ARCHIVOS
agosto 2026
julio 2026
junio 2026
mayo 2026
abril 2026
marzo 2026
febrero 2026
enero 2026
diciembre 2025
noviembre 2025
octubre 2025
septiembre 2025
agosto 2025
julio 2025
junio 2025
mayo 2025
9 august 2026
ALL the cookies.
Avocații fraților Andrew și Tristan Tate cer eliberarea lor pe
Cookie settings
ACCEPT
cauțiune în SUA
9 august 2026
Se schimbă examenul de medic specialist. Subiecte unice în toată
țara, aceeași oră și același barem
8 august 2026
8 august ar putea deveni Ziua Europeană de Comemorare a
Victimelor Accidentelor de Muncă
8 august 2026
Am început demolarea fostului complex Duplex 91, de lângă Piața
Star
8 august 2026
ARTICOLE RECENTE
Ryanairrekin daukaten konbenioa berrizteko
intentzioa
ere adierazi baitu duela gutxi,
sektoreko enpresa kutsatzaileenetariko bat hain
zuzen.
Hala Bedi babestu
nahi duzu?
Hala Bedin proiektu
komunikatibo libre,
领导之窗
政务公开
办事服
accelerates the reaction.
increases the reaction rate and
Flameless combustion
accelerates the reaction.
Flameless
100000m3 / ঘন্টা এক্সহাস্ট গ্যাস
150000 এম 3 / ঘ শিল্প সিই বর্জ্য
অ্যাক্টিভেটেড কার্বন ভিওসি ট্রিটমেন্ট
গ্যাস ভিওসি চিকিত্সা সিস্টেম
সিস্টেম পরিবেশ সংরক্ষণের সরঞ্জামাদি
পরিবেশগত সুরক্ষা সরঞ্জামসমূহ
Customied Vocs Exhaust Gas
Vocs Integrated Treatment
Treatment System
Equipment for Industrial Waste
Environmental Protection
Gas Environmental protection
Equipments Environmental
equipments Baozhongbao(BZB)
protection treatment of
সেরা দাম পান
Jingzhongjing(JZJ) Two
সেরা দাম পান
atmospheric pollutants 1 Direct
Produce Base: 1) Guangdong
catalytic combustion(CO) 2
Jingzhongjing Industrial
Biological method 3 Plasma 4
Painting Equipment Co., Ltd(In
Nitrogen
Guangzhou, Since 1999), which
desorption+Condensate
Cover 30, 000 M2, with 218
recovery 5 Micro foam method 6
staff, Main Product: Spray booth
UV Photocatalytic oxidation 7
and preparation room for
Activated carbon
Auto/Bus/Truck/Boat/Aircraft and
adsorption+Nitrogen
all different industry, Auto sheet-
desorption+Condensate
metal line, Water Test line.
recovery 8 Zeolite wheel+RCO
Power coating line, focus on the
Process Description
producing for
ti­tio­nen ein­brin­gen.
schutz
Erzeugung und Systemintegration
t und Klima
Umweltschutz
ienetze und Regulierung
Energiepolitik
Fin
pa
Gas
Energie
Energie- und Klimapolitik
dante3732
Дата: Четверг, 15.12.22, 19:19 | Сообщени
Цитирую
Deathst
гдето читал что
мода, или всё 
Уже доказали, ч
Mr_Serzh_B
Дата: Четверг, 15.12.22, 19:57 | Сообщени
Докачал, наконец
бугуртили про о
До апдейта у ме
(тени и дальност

▶ **Task requirements**
Write out the whole listing exactly as it stands.

▶ **Response for this exercise**
ARCHIVOS
agosto 2026
julio 2026
junio 2026
mayo 2026
abril 2026
marzo 2026
febrero 2026
enero 2026
diciembre 2025
noviembre 2025
octubre 2025
septiembre 2025
agosto 2025
julio 2025
junio 2025
mayo 2025
9 august 2026
ALL the cookies.
Avocații fraților Andrew și Tristan Tate cer eliberarea lor pe
Cookie settings
ACCEPT
cauțiune în SUA
9 august 2026
Se schimbă examenul de medic specialist. Subiecte unice în toată
țara, aceeași oră și același barem
8 august 2026
8 august ar putea deveni Ziua Europeană de Comemorare a
Victimelor Accidentelor de Muncă
8 august 2026
Am început demolarea fostului complex Duplex 91, de lângă Piața
Star
8 august 2026
ARTICOLE RECENTE
Ryanairrekin daukaten konbenioa berrizteko
intentzioa
ere adierazi baitu duela gutxi,
sektoreko enpresa kutsatzaileenetariko bat hain
zuzen.
Hala Bedi babestu
nahi duzu?
Hala Bedin proiektu
komunikatibo libre,
领导之窗
政务公开
办事服
accelerates the reaction.
increases the reaction rate and
Flameless combustion
accelerates the reaction.
Flameless
100000m3 / ঘন্টা এক্সহাস্ট গ্যাস
150000 এম 3 / ঘ শিল্প সিই বর্জ্য
অ্যাক্টিভেটেড কার্বন ভিওসি ট্রিটমেন্ট
গ্যাস ভিওসি চিকিত্সা সিস্টেম
সিস্টেম পরিবেশ সংরক্ষণের সরঞ্জামাদি
পরিবেশগত সুরক্ষা সরঞ্জামসমূহ
Customied Vocs Exhaust Gas
Vocs Integrated Treatment
Treatment System
Equipment for Industrial Waste
Environmental Protection
Gas Environmental protection
Equipments Environmental
equipments Baozhongbao(BZB)
protection treatment of
সেরা দাম পান
Jingzhongjing(JZJ) Two
সেরা দাম পান
atmospheric pollutants 1 Direct
Produce Base: 1) Guangdong
catalytic combustion(CO) 2
Jingzhongjing Industrial
Biological method 3 Plasma 4
Painting Equipment Co., Ltd(In
Nitrogen
Guangzhou, Since 1999), which
desorption+Condensate
Cover 30, 000 M2, with 218
recovery 5 Micro foam method 6
staff, Main Product: Spray booth
UV Photocatalytic oxidation 7
and preparation room for
Activated carbon
Auto/Bus/Truck/Boat/Aircraft and
adsorption+Nitrogen
all different industry, Auto sheet-
desorption+Condensate
metal line, Water Test line.
recovery 8 Zeolite wheel+RCO
Power coating line, focus on the
Process Description
producing for
ti­tio­nen ein­brin­gen.
schutz
Erzeugung und Systemintegration
t und Klima
Umweltschutz
ienetze und Regulierung
Energiepolitik
Fin
pa
Gas
Energie
Energie- und Klimapolitik
dante3732
Дата: Четверг, 15.12.22, 19:19 | Сообщени
Цитирую
Deathst
гдето читал что
мода, или всё 
Уже доказали, ч
Mr_Serzh_B
Дата: Четверг, 15.12.22, 19:57 | Сообщени
Докачал, наконец
бугуртили про о
До апдейта у ме
(тени и дальност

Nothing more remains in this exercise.